Chaque Mauricien est appelé à y participer. " Il n'y a pas de petit geste quand on est un million ", rappelle Jean-Pierre Hardy, en apportant une légère modification au slogan de la dernière campagne de sensibilisation d'EDF en France. Chacun peut à sa manière apporter sa pierre à l'édifice de ce nouveau projet. Encore faut-il trouver un consensus auprès des autorités et des principaux stakeholders. Première étape : faire un bilan de notre consommation d'énergie d'une part, et un audit des terres d'autre part. Ensuite, réfléchir aux moyens de faire baisser les dépenses nationales en investissant dans des stratégies environment-friendly à long terme. C'est la Multi-Annual Transformation Strategy (MAST), " fondée sur une approche holistique ", note Khalil Elahee. Enfin, travailler aux résultats à obtenir : réduire drastiquement la pollution générée par les industries de textile et touristiques, adopter une vraie politique d'urbanisation et de gestion des terres, proposer des systèmes de production d'énergie aux foyers, s'approcher des normes internationales en ce qui concerne la production de CO2 et d'utilisation de produits pétroliers. Entre autres.
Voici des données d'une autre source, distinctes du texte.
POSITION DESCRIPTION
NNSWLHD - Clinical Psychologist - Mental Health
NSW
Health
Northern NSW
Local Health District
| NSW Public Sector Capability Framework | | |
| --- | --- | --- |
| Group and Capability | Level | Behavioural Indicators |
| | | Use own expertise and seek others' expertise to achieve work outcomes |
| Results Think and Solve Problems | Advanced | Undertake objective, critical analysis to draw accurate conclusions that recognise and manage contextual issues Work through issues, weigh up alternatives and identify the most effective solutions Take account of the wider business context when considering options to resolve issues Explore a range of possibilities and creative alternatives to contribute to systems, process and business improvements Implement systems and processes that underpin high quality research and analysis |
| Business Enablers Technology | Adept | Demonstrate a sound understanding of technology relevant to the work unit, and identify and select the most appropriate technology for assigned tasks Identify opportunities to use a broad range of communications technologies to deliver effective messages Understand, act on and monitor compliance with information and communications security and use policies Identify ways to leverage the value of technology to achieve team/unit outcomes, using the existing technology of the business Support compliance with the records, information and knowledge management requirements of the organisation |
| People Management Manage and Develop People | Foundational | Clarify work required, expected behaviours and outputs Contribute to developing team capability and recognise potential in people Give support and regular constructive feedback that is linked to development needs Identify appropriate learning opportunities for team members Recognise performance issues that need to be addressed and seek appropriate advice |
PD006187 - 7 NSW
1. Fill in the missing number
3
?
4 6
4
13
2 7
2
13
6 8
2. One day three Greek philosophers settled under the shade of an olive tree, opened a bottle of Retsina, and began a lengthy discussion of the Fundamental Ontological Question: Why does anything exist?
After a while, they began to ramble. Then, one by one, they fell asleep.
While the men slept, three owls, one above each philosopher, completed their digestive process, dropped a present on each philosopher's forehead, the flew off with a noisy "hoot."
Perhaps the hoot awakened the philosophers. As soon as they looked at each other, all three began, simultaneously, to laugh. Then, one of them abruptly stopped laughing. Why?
Il reste la question de l'échéance : la date de 2028, soit l'année du soixantième anniversaire de l'Indépendance, est avancée. Symbole… Qui s'accompagne d'objectifs énoncés : 60% de l'électricité produite à partir de ressources renouvelables, dont, pour 40% du total, la bagasse, 20% de l'essence remplacée par l'éthanol et le biodiesel.
Enfin, la condition pour que ce rêve touche la réalité : la dépolitisation des débats. " Je m'engage dans ce projet en tant que citoyen du monde, et je souhaite qu'une réflexion globale soit suscitée à partir de ce manifeste ", avance Jean-Pierre Hardy. " Les références politiques et socio-communautaires plombent le débat (...) Ce n'est pas une approche de droite ou de gauche mais une question de devant/derrière ". Par ailleurs, Khalil Elahee prend bien soin de préciser que " réinventer l'île Maurice " ne sera pas chose facile. " Chez les politiques, les actes ne suivent pas toujours la volonté ", affirme-t-il.